The experience of architecture is a tactile amalgam of the senses. Our understanding of the way human consciousness organizes space and is organized by it has continually evolved. Most recently this evolution may be witnessed through a study of the nineteenth century's focus on perceptual empiricism, the development of theories concerning the perceptual dynamics of a body's position in relation to its surrounding architecture, and the realization of the essentially inseparable aspects of speed and spatiality. This understanding both forms and informs the initial organizing principles which influence the way I operate as an architect and the way I interact with architecture as an experiencing subject.

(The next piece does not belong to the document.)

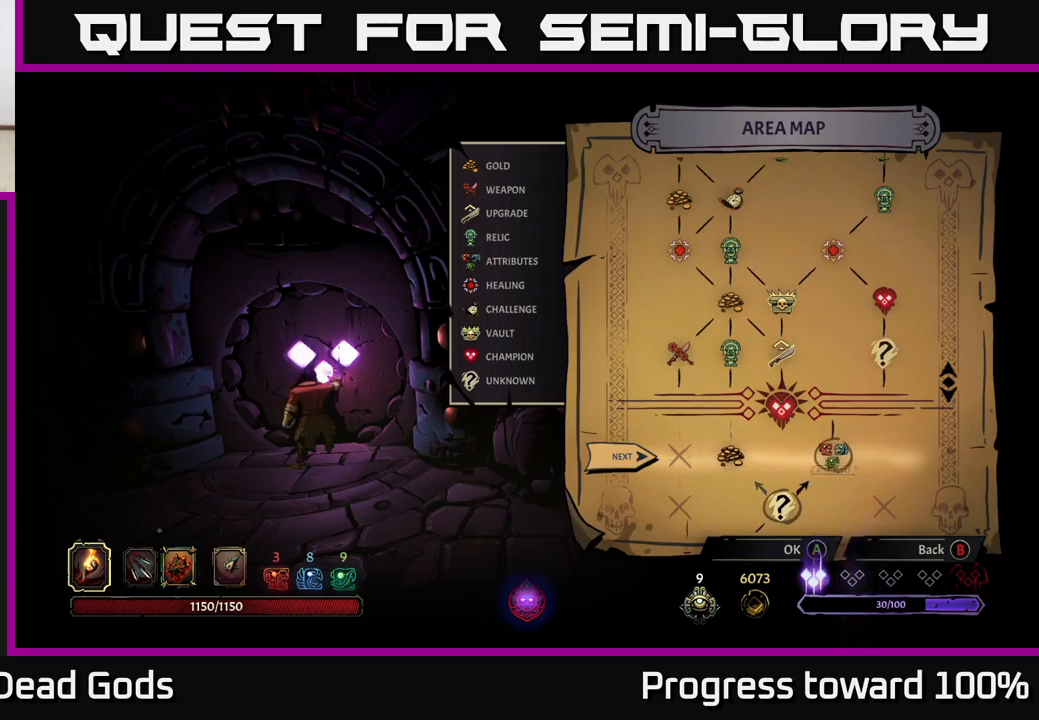
{"buttons": [], "left_stick": "center", "right_stick": "center", "events": []}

August Schmarsow's theories of space-sense, in challenging the previous historically dominant notion of form in architecture, were important but failed to include the understanding that vision is not only scientifically, but also culturally determined (171). Ornament and movement are the two primary precepts under which this discussion takes form. The phenomenological aspect, as detailed by Husserl's studies into the essences of perception and consciousness, has enlarged sensational knowledge, and this has been further enlarged by current modes of modern architecture and design (42).

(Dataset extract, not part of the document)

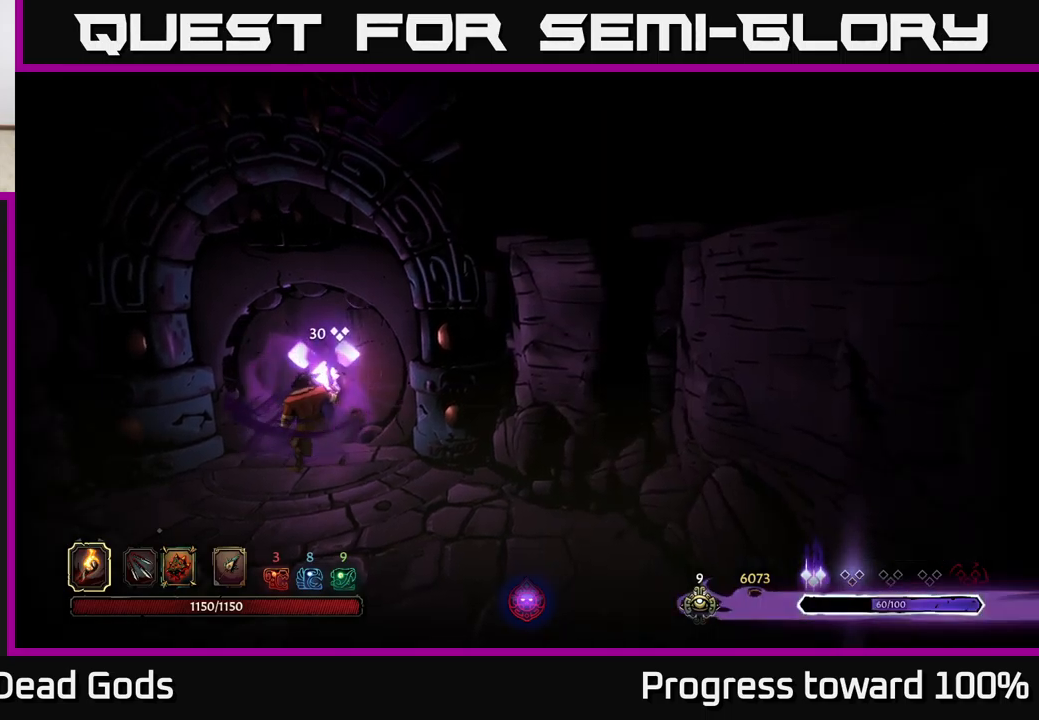
{"buttons": [], "left_stick": "center", "right_stick": "center", "events": []}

Contemporary architecture can only be effectual in the exemplification of the artist's spirit when theories of mass, surface, and plan are considered within the larger conversation about contemporary culture and aesthetic ideology. For the late nineteenth century, the reification of architecture was a revelation in spatial practice: the invention of the movie camera and trains provided the embodied subject with new possibilities for perception. The greater regular variance of possibilities and speeds of movement through space have made it necessary to consider the qualitative changes that technology has brought to bear on the abstract imagination of space/time from which an architect operates.
Though ornament has been simultaneously embraced and derided in many foundational works on the theories of architecture, its involvement within theories of movement reaches an expansive, interrelated and unavoidable argument: each is, on its own, an important consideration, but an incomplete one. Considering motion without ornament treats the inevitability of surface as a kind of homogeneous “render” while considering the surface without render neglects the very fundamentals of the actual experience of moving through space. It is at this intersection of ornament and motion that I locate the next architectural revolution.

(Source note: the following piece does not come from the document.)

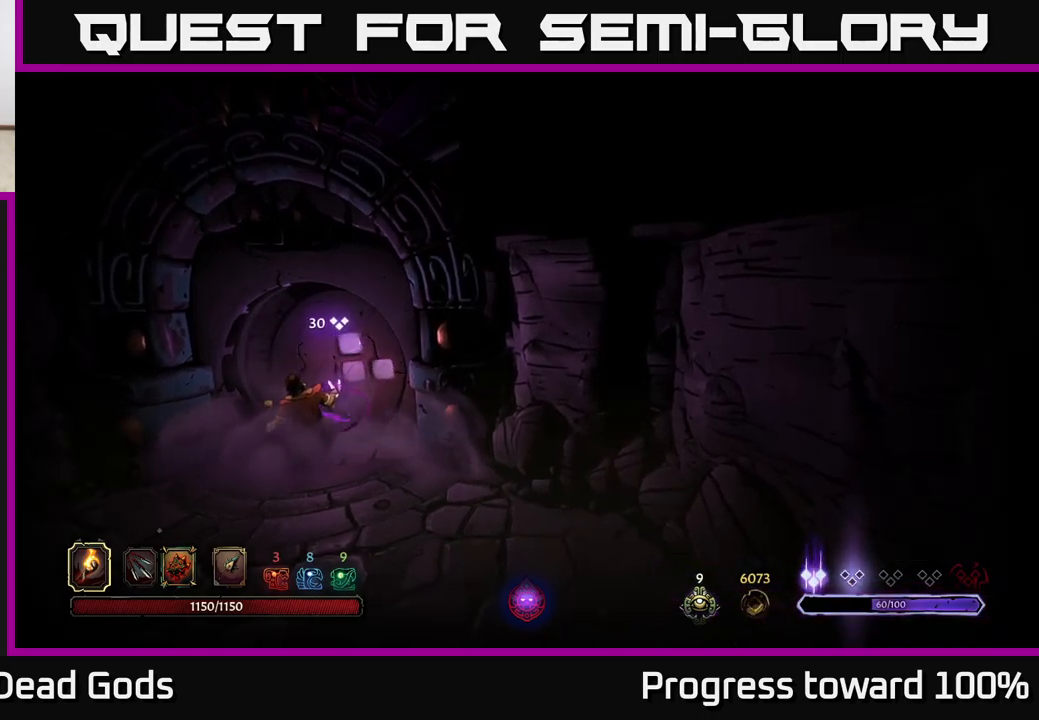
{"buttons": [], "left_stick": "center", "right_stick": "center", "events": []}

To reconnect the experience of architecture with the physical world, the world which in phenomenology always already exists, necessitates the sublimation of layperson, engineer, and artist within the single multiplicity of a licensed architect's body and mind.
The perceptual bond is a referral system between the artwork, its creator and its observer. In terms of movement, ornament and surface become realized only to the extent that an observer gives them consideration. Engaging with the world begins the process of reflection. What one feels when moving through space is inextricably linked to what one sees.
Architecture is, ultimately, a physical practice, not an abstract explanation or analysis. Artistic consciousness is a process of apperception. It is both the search for and the development of the awareness of personal memory and cultural experience that allows an architect to tap into the vast cultural cache of knowledge to produce a work that resonates with its public. We must not ignore tradition, but urge ourselves in the direction of new lines of sensory experience, to develop the kinetic extension of bodily impulses into the space itself, so that our minds and senses can be broadened, and not limited, by experience.
Works Cited
Husserl, Edmund, and William Ralph Boyce Gibson. Ideas: General Introduction to Pure Phenomenology, London: G. Allen & Unwin, 1931. Print.
Schmarsow, August and Roy Malcolm Porter. The Essence of Architecture: August Schmarsow's Theory of Space. Philadelphia: University of Pennsylvania, 2005. Print.